An earlier version of this article contained statements by Mr Daniel that implied the timing of the trading halt was delayed as a result of NZX staff being impaired by something they drank at lunchtime. NBR accepts that such statements have no basis in fact and retracts them. NBR unreservedly apologises to NZX, NZX Regulation staff, and Head of Regulation at NZX, Robyn Dey, in particular for any embarrassment the publication of those statements has caused.
Some irate shareholders in Lyttelton Port Company [NZX:LPC] are demanding the NZX cancel trades made before a late trading halt on Friday following a takeover notice.
But the NZX, which clearly missed price-sensitive information, is refusing to action the requests to cancel.
Former Northland Port chairman Mike Daniel is furious after his sell order for a small parcel of LPC shares was initiated when the stock started climbing on Friday afternoon.
That was initially in reaction to a substantial shareholder notice posted at 2.24pm showing a change to Port Otago’s holding in LPC.
The notice described the change resulting from Port Otago entering a lockup agreement with Christchurch City Holdings (CCH).
The agreement was for Port of Otago to sell 15,825,477 ordinary shares in LPC Ltd to CCH pursuant to a full takeover offer to be made by CCH in accordance with the Takeovers Code. CHH will make its takeover at $3.95 a share and also pay a 20c dividend, taking the total payout to existing shareholders to $4.15 a share.
However, NZX failed to flag the announcement as “price-sensitive” and it wasn’t until 2.57pm, some 33 minutes later and after Mr Daniel alerted NZX to the issue, that a trading halt was put in place.
During that time several LPC share trades were matched.
The first went through at 2.26pm at $3.30. At 2.29pm 9400 shares changed hands at $3.59.
“So someone made a nice easy 19c per share on that,” Mr Daniel told NBR ONLINE.
“I happened to be a small seller and I thought 'what’s going on here.' So I rang NZX to try to get hold of Robyn Dey [NZX head of regulation] but they weren’t back from lunch.
“I finally got her and within minutes of talking to her at around 3pm – hello the trading halt comes on.”
Mr Daniel says he made a request for NZX to cancel the trades in the period between the release of the substantial security holder notice and the time at which NZX placed a trading halt on the stock. NBR understands other shareholders also made requests to cancel trades.
So far, those requests have been declined.
Ms Dey then sent an email to Mr Daniel at 5.56pm, saying there had been no error under NZX Participant Rules that would give rise to cancel trades. “For this reason, NZX will not action the requests to cancel.”
The SSH notice was received by email and reviewed before release by NZX accordance with the usual process, the letter noted.
“NZX had not identified that the release contained information that would affect the price of securities. If NZX had identified that the notice included price sensitive information, then the security would have been placed in trading halt prior to release.

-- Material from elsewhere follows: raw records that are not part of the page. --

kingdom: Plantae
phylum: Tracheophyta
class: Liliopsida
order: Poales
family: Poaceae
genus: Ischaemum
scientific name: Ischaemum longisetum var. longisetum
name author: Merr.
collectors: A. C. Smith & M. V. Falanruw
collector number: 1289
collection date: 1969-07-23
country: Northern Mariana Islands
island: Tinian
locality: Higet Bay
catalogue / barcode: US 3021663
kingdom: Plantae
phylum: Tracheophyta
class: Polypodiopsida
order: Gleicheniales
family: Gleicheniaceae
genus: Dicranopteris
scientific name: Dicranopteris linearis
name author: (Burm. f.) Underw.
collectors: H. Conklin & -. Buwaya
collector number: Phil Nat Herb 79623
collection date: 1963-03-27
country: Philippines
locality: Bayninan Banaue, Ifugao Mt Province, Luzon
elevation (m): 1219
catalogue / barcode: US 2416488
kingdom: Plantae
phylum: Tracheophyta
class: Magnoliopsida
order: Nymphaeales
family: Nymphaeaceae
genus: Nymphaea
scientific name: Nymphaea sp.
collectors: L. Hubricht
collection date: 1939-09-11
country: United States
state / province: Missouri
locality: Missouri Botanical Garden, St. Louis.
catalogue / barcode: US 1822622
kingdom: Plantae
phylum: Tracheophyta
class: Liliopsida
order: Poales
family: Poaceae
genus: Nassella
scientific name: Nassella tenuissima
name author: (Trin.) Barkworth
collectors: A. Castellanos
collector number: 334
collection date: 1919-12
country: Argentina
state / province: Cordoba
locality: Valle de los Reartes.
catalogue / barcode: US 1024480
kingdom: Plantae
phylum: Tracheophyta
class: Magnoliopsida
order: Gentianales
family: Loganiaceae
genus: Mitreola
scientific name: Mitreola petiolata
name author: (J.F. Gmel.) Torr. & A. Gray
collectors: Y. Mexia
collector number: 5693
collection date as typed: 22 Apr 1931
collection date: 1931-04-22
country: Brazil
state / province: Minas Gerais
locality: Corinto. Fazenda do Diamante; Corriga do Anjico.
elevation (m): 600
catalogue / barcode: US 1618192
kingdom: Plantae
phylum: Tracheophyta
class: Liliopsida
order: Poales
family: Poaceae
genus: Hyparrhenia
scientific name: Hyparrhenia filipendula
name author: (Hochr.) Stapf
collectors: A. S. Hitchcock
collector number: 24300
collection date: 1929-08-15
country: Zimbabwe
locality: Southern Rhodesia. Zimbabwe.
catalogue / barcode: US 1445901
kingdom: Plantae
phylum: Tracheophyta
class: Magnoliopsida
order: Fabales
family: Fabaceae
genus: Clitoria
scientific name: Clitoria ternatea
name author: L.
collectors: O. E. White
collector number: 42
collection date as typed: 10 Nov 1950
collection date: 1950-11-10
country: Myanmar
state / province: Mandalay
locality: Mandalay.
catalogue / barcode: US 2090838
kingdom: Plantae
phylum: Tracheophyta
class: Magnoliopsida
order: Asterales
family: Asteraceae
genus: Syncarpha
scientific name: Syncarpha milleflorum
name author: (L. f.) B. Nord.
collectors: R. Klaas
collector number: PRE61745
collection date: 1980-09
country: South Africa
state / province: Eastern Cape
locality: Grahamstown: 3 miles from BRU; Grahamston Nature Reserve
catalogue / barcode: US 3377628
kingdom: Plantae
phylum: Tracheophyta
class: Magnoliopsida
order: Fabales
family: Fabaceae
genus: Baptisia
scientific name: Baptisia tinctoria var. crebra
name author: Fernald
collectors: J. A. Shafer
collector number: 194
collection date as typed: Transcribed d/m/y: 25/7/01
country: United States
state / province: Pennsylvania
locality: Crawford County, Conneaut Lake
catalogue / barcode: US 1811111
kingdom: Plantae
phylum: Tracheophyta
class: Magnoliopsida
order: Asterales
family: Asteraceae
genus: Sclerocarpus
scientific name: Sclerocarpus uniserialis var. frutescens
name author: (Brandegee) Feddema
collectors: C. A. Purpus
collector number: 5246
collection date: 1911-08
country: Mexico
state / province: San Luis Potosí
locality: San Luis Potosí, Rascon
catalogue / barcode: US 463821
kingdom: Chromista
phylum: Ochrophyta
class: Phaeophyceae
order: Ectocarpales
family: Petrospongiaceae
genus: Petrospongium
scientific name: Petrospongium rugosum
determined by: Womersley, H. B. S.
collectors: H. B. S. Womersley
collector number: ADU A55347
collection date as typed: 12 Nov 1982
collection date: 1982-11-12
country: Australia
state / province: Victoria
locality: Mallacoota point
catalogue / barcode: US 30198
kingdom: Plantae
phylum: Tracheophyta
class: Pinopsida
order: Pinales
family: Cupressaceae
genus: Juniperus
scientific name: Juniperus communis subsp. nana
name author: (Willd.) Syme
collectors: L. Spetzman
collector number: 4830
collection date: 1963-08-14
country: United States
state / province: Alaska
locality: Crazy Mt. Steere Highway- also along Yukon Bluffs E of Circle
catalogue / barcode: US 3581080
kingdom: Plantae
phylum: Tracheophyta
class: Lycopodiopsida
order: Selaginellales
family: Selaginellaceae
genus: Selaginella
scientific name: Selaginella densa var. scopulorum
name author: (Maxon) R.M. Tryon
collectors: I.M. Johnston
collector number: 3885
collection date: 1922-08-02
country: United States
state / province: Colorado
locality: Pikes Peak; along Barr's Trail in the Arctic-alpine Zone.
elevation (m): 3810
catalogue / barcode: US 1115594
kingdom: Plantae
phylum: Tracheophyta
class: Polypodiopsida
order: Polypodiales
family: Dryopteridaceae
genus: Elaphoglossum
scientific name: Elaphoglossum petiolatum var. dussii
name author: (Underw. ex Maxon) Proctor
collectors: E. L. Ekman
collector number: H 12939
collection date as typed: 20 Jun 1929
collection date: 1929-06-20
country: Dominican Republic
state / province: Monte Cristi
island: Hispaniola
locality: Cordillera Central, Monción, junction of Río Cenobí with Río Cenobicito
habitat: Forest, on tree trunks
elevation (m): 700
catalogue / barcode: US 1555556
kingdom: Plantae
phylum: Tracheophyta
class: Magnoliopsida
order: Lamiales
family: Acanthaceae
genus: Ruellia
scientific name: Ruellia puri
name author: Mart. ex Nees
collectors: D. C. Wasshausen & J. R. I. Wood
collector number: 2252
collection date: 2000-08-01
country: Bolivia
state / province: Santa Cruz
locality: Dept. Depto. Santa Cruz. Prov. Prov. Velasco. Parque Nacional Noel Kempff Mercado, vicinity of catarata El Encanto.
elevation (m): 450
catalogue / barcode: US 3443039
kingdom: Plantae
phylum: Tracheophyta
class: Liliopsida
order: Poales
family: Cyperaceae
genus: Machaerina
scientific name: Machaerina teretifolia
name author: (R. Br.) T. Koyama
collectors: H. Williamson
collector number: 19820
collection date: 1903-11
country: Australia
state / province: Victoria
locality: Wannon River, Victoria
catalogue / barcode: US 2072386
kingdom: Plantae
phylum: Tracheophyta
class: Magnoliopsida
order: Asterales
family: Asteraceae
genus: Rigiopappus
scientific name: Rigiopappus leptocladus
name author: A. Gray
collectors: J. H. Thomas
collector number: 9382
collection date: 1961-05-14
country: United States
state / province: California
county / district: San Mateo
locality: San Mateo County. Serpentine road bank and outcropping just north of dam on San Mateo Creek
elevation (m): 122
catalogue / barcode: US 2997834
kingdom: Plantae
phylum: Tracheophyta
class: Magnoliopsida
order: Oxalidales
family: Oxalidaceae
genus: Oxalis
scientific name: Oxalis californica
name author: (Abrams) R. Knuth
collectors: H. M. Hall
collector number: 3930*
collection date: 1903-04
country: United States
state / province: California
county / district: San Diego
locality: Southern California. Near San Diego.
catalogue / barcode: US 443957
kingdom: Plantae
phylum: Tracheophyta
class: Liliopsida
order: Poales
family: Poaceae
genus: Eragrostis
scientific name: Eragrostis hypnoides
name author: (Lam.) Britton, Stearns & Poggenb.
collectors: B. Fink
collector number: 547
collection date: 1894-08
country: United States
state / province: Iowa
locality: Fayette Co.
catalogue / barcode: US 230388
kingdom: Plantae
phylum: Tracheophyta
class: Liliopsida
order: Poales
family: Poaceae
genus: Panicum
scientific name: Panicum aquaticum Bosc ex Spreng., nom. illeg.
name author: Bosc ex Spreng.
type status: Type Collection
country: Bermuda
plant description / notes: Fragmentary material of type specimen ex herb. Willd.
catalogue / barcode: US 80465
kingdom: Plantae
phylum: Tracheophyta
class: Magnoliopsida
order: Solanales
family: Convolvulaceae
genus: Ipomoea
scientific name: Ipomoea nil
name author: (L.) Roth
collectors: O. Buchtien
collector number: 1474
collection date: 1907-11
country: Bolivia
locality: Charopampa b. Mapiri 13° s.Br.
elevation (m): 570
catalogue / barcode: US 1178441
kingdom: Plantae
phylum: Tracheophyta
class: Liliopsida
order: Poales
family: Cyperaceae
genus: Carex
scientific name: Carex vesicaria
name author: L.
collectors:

“NZX uses its best endeavours to identify price sensitive information in announcements and does not guarantee that a trading halt will be put in place prior to release of every announcement received that contains price sensitive information.”
Mr Daniel says that’s not good enough.
"It is their responsibility to decide if something is price sensitive. Clearly it was."
“The resulting trades during the 30 minute period between the posting of the SSH and the posting of the trading halt [at prices from $3.30-$3.80 approximately] were in an uninformed market. Surely it is an NZX responsibility to “gate keep” for investors.
“A practical response from NZX would have been “sorry, we stuffed up, please reverse the trades.
“But no, we have a typical bureaucratic response demonstrating a total lack of understanding of how the market works.
“Now buyers will have received contract notes advising of their fortuitous purchase while the sellers receiving the same advice will rightly feel aggrieved and let down by NZX."